На этих словах я улыбнулся как можно шире и быстро вышел из класса. Едва за мной закрылась дверь, как все зашумели разом. Я не стал их слушать, бегом промчавшись до туалета, где закрылся в кабинке и молча трясся, пытаясь сдержать дыхание.
Теперь меня будут бояться. Действительно ли это лучше, чем презрение и жалость?
Намного лучше. Большего я от них и не ожидал.
Пора подумать о дальнейших планах.
Что досталось мне от рождения?
Ум, злость и хитрость. Этим я отличаюсь от них — этим и буду пользоваться. Количество рук не имеет значения.
Никуда моя мечта не делась, никуда не пропали стремления. Посмотрим, чего я смогу добиться. Здесь, в городе тяжелой работы и скучных людей, мне делать нечего. Решено: уйду, едва соберусь с силами. А еще перед тем, как уходить, нужно закончить дела.
========== Глава 2. Цель. ==========
До конца учебного года оставалась всего неделя. Результаты по большей части предметов были уже получены, из всего класса на уроки ходила едва ли дюжина человек. Грядущее лето обещало дожди, как и почти каждое лето на моей памяти.
Три дня я стоически терпел постоянный шепот за спиной, затихавший, стоило мне повернуться. Каждый, с кем мне приходилось общаться, пялился на завязанный у локтя пустой рукав моей рубашки. Будто теперь вовсе не нужно было смотреть мне в лицо.

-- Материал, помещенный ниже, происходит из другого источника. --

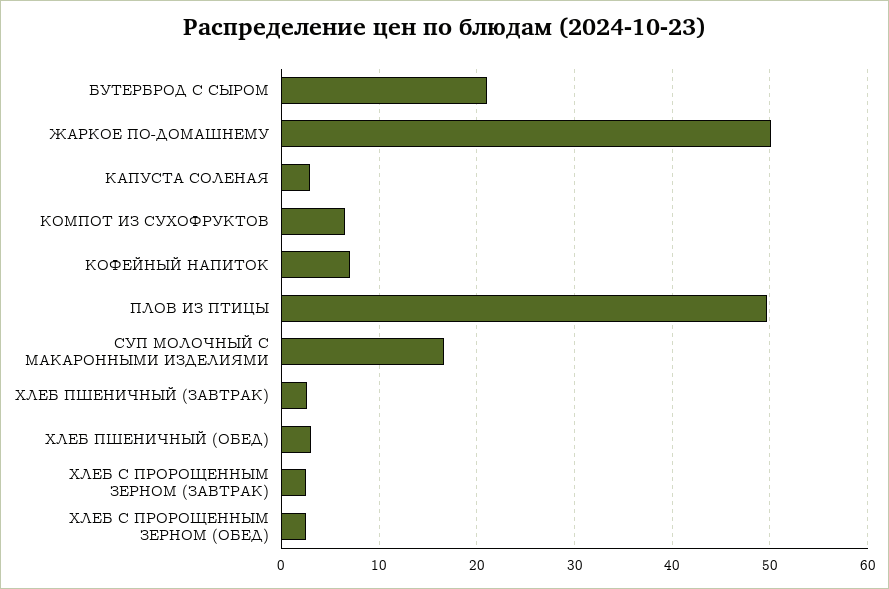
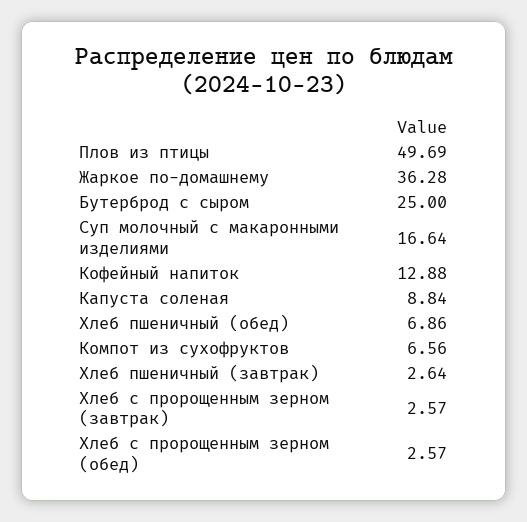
  {
-   "БУТЕРБРОД С СЫРОМ": 21,
+   "БУТЕРБРОД С СЫРОМ": 25,
-   "ЖАРКОЕ ПО-ДОМАШНЕМУ": 50,
+   "ЖАРКОЕ ПО-ДОМАШНЕМУ": 36.28,
-   "КАПУСТА СОЛЕНАЯ": 3,
+   "КАПУСТА СОЛЕНАЯ": 8.84,
    "КОМПОТ ИЗ СУХОФРУКТОВ": 6.56,
-   "КОФЕЙНЫЙ НАПИТОК": 7,
+   "КОФЕЙНЫЙ НАПИТОК": 12.88,
    "ПЛОВ ИЗ ПТИЦЫ": 49.69,
    "СУП МОЛОЧНЫЙ С МАКАРОННЫМИ ИЗДЕЛИЯМИ": 16.64,
    "ХЛЕБ ПШЕНИЧНЫЙ (ЗАВТРАК)": 2.64,
-   "ХЛЕБ ПШЕНИЧНЫЙ (ОБЕД)": 3,
+   "ХЛЕБ ПШЕНИЧНЫЙ (ОБЕД)": 6.86,
    "ХЛЕБ С ПРОРОЩЕННЫМ ЗЕРНОМ (ЗАВТРАК)": 2.57,
    "ХЛЕБ С ПРОРОЩЕННЫМ ЗЕРНОМ (ОБЕД)": 2.57
  }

Будто теперь единственное, чем я отличался от остальных — моя уродски обрубленная рука. Самая важная моя характеристика, да-да, об остальных можно забыть.
Три дня на каждом лице я видел только страх или жалость.
Те, кто раньше меня недолюбливал, дразнил из-за угла или даже относился неплохо, как наш воспитатель — все они теперь видели во мне калеку, урода. Одноклассники при встрече жались по стенам, стараясь держаться подальше. Воспитатель пытался освобождать от уроков и придерживал передо мной двери на входе в класс. А по вечерам еще тетка полоскала мозги бесконечными причитаниями.
Три дня я смотрел после школы в окно и видел Швабру в компании нескольких мальчишек из нашего двора. Пару раз я ловил его взгляд, будто он знал, что я наблюдаю. Страха в нем не было, как и не было жалости.
Странный он. Заявить, что я вовсе его не боюсь, было бы враньем.
Но идти на поводу у страхов я не мог себе позволить.
На четвертый день терпение кончилось. После уроков я поймал жирдяя и припер за школой к стене у мусорных баков. Это вышло легко, потому что он явно боялся ко мне прикоснуться.
Никогда бы не подумал, что могу кого-то так напугать. Или не я, а моя новая особенность?
Будто отсутствием руки можно заразиться.
Жирдяй трясся, по рыхлому телу шли волны. Подбородки дрожали, как дешевый столовский пуддинг.
— Почему. Он. Это. Сделал? — раздельно и четко спросил я, стараясь каждым словом оставить в его мозгу отпечаток.
Видимо, что-то было в моем лице, от чего жирдяй выше меня на полголовы и шире раз в пять, гнобивший меня всю жизнь жирдяй обмочился прямо в штаны, добавив запахов и без того вонючему переулку.